Arithon waited. He might have been stone, so deep was his courteous stillness. The overhead crack that admitted the day’s failing light dropped a shaft of hazed gold through the gloom. The mote shifted slowly from citrine to rose, then faded into still twilight.
The crone settled at last. A young woman arrived with a fire-pot, then a man bearing strips of raw meat on peeled sticks.
Arithon stayed on his feet, while the revered one roasted her meal. She watched him with bright, bead-black eyes, and as thoroughly chewed each steaming bite.
‘You would not have answered my summons,’ she revealed at length, though not before the evening wind moaned its chill serenade through the gap.
Arithon suppressed his most combative smile. Empty hands remained clasped at his waist. ‘You would not take my gift for your tribe’s hospitality. Therefore, we both suffer hardship.’
The grandame’s cackling laughter bounced off the rough walls, waking a thrum of muffled resonance from his wrapped instrument. ‘One might knap a flint knife with your tongue. Dare you leave? I have not released you with the tribe’s blessing.’
The threatened curve turned Arithon’s lips. ‘And do you bless prisoners who should be set free?’ Regarding her, serious, he added, ‘The one who came armed was dispatched to his ship with no such presumptuous ceremony.’ He considered with care, then selected the term that meant ‘unwitting, ignorant striplin
g.’ ‘Do you halter the m’a’hia who comes to you naked?’

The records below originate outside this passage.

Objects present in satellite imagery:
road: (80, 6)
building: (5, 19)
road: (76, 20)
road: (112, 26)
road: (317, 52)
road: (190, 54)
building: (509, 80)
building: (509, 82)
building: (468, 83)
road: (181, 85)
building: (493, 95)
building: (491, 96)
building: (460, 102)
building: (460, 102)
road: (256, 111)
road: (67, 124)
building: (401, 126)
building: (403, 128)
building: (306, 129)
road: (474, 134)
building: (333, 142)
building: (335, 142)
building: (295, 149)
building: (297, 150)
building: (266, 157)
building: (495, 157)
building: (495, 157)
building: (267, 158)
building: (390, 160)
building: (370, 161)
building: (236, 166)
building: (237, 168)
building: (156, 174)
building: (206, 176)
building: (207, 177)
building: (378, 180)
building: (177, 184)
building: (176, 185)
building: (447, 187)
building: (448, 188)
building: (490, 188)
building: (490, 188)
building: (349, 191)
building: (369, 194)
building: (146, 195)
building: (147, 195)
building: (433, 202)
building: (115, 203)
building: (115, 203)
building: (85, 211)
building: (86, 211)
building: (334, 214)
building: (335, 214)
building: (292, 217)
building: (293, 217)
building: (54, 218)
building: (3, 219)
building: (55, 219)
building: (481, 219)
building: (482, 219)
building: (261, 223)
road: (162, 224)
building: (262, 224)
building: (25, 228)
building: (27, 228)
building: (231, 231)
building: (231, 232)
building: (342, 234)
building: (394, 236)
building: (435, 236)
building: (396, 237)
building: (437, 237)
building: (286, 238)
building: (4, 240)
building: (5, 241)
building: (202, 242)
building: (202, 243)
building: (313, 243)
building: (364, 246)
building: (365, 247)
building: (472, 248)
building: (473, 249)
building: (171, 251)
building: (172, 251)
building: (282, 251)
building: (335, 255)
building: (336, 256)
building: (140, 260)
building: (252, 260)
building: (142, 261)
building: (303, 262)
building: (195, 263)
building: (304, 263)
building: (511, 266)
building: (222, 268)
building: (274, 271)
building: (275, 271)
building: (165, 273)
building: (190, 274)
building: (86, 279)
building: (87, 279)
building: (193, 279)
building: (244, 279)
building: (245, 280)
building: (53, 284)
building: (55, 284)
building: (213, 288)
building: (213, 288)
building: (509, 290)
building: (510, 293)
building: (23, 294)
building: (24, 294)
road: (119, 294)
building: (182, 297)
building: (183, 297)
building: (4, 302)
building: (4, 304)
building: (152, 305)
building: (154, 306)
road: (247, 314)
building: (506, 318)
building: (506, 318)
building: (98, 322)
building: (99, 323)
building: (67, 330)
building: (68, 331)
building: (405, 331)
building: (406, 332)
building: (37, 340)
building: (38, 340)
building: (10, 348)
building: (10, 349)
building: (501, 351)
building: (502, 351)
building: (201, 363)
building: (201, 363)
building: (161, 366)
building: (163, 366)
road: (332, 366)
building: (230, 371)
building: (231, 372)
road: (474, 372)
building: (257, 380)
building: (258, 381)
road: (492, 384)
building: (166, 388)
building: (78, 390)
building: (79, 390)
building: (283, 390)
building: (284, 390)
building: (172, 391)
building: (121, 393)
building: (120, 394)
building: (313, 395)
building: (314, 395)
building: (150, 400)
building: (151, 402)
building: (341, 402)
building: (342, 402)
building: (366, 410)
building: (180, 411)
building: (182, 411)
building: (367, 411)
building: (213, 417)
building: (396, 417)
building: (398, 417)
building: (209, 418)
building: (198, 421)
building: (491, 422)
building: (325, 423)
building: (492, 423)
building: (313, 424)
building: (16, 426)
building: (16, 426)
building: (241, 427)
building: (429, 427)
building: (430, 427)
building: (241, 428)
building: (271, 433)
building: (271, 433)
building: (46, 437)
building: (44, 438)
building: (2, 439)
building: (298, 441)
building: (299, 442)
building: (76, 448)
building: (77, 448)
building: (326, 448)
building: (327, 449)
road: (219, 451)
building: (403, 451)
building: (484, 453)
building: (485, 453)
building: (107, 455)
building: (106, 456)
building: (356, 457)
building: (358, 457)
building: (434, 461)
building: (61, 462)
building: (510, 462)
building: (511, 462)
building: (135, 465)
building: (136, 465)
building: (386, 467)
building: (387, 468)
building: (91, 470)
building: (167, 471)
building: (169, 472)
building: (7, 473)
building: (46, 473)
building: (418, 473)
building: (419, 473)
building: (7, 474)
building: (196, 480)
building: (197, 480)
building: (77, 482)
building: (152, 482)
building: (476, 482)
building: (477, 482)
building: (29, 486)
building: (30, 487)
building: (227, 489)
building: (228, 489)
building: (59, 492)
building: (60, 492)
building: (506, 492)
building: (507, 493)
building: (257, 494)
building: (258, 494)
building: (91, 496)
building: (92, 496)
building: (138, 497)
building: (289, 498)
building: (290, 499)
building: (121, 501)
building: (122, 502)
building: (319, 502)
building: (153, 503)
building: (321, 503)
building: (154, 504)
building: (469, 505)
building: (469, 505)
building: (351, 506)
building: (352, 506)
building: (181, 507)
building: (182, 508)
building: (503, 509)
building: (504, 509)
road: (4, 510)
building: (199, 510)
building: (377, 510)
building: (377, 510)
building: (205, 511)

‘You are not healed!’ the grandame said, angered. ‘A warrior not in fit state does not travel.’
Arithon resisted the need to lash back. ‘Yet I bear no arms.’
Bone trinkets and fetishes clinked: one deft, ancient hand clapped the clay lid on the fire-pot, and night swallowed the blood glare of the coals. ‘M’a’hi! Grown but foolish! You should. Men are burning the standing crops in the fields. This I have seen, in East Halla.’
Cold despite his borrowed silk clothing, Arithon shivered. ‘But I am not bound for East Halla. My path leads to Atwood, by way of Alland, and my sword was left, safe, back in Halwythwood.’ Other messages lay rolled in the wood cylinder, bundled beside his lyranthe. The scroll-case bore letters for Fiark, at Innish, releasing the trade factor and other sworn allies from lists of detailed obligations. ‘Old mother, your care is a dangerous gift should it cost me the lives of my friends.’
The crone arose at his chiding plea. Glass and copper chimed gently as she raised her creased hands and cradled his face with a feather touch. In darkness cut by the pearl gleam of the starlight let in through the overhead crack, she stared into Arithon’s eyes. Her intensity raised the hair at his nape as she said, ‘Mother Dark’s mystery walks in your tracks, while we are the wind, chasing after the wisdom to read them. You will cross through the far side, and visit death twice again. When we meet, I will be with the ancestry.’
Cloth rustled within the deeps of the cavern. Already, a robed band of dartmen assembled to serve as his tireless escort. Arithon reached up and gently unclasped the aged woman’s confining embrace. ‘I do not leave your people, unblessed, after all?’ he challenged with tender humour.
‘You bless our tribe, not the other way round,’ the ancient woman corrected. Then she stepped back and released him, though clear mage-sight would show him the tears cascading down her weathered cheeks.